After launching a search for a progressive candidate to rally behind, LUPE Votes found their candidate for U.S. House District 15 in a young entrepreneur who co-owns one of the most prominent businesses in the Rio Grande Valley.

Michelle Vallejo, co-owner of La Pulga Los Portales in Alton, is running on a progressive platform to be the next representative for the district which has recently become more conservative due to redistricting.

Vallejo, 30, joins a growing field of individuals running to replace U.S. Rep. Vicente Gonzalez, D-McAllen. Instead of seeking reelection to his current seat, Gonzalez is now running in neighboring U.S. District 34 after District 15 became more competitive.

Growing up in Alton, Vallejo says she basically grew up at the pulga which her parents opened approximately 23 years ago. She now co-owns it with her father.

From 2009 to 2012 Vallejo studied political science and history at Columbia University in New York City. After working with nonprofits there, she began making the transition to moving back to the Valley a few years later. At the end of 2016, she committed to focusing on South Texas.

It was then that she connected with La Union Del Pueblo Entero, or LUPE, a nonprofit organization that provides resources for people of low income.

Vallejo has collaborated with LUPE and other organizations, to hold community events at the pulga like courses to help people improve their businesses, information sessions for people facing eviction, and back-to-school events where people offered haircuts, dental checks and school supplies.

Events like those reminded Vallejo that simple things like a pencil sharpener can be luxuries for some people.

“I forget that this is work that I’ve been able to do through the pulga, through Los Portales, with organizations like LUPE and also working with the public schools here,” she said.

At the pulga, they also did outreach for the U.S. Census, getting in touch with people who might have been discouraged from completing the census due to fears of a citizen question.

“So over the past few years and joining my dad in the leadership of the pulga and working with our team and doing more community outreach, that felt like there were more solutions,” Vallejo said. “That felt like there were more answers.”

In November, LUPE announced the launch of LUPE Votes, a 501(c)4 nonprofit group through which they could endorse candidates for political office. LUPE Votes reached out to Vallejo along with other community organizers informing them of their search for a progressive candidate through their “We the Pueblo” campaign.

A few people nominated Vallejo to be that progressive candidate and after some discussion with her father who encouraged her to take up the opportunity to serve her community, she accepted.

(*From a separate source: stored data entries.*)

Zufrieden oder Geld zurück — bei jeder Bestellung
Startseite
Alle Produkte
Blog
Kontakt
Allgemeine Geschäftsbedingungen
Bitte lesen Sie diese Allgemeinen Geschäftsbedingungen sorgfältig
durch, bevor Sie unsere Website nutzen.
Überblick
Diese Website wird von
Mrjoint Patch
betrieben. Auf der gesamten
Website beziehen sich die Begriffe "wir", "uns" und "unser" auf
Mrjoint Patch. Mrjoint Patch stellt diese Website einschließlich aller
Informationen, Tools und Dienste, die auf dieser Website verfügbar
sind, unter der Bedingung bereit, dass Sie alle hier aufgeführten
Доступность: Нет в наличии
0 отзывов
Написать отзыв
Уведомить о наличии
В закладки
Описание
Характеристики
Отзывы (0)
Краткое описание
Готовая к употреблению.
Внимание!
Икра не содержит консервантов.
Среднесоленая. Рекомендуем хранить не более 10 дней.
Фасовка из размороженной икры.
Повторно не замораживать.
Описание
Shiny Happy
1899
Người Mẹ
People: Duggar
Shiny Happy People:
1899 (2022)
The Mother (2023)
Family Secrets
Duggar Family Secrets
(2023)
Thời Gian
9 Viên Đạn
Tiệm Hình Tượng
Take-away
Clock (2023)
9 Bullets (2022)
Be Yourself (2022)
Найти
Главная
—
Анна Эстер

But it wasn’t an easy decision given her other commitments.

In addition to co-owning Los Portales, she also co-owns Hustle + Socialize, a women’s entrepreneurship conference held in San Antonio once a year. She’s also the co-founder of the South Texas Frontera chapter of New Leaders Council, an organization that trains progressive leaders from Laredo to Brownsville.

However, Vallejo said that she would be taking a step back, particularly from her duties to the flea market, to focus on the campaign.

Among the issues that she’s running on, Vallejo said she ardently supports Medicare for All, an issue that became personal to her following the loss of her mother when Vallejo was still in college.

Her mother had been living with multiple sclerosis for 15 years and the experience of traveling for her mother’s medical care highlighted to her the importance of healthcare access.

Vallejo said she also supports raising the minimum wage, a federal jobs guarantee program that focuses on green energy jobs, and immigrant justice.

“It’s very, very complicated and I really do see that there is a backlog of people in the system and also many more coming and it just seems like a huge administrative mess,” she said, “but I firmly believe (in) being a place where we could welcome people and where we could embrace just all the fusion of ideas and joy and love and family and community.”

The community of vendors fostered at La Pulga Los Portales became like family to her. Seeing, first-hand, the struggles many of them often endured to make ends meet served as a basis for the things she wants to fight for.

“When I think of Los Portales I also think about why I’m running for Congress,” she said. “I see a lot of our vendors who’ve been there for 20 years not have a choice but to work until they die.”

To Vallejo, it became increasingly obvious that decisions made by leaders representing the Valley had not been to the benefit of the people here.

Yet, she never believed that someone like her could reach Congress.

“I used to believe that that dream was over, like there’s no way that people like us, people from the community, working class people, immigrant people and daughters of immigrants, or daughters, could take this path or have these hopes,” she said.

Now, though, she thinks it might be possible and, having connected with the community through la pulga, she thinks she might be the right one for the job.

“(I) truly firmly, firmly believe that I could be the best representative that South Texas has had,” she said.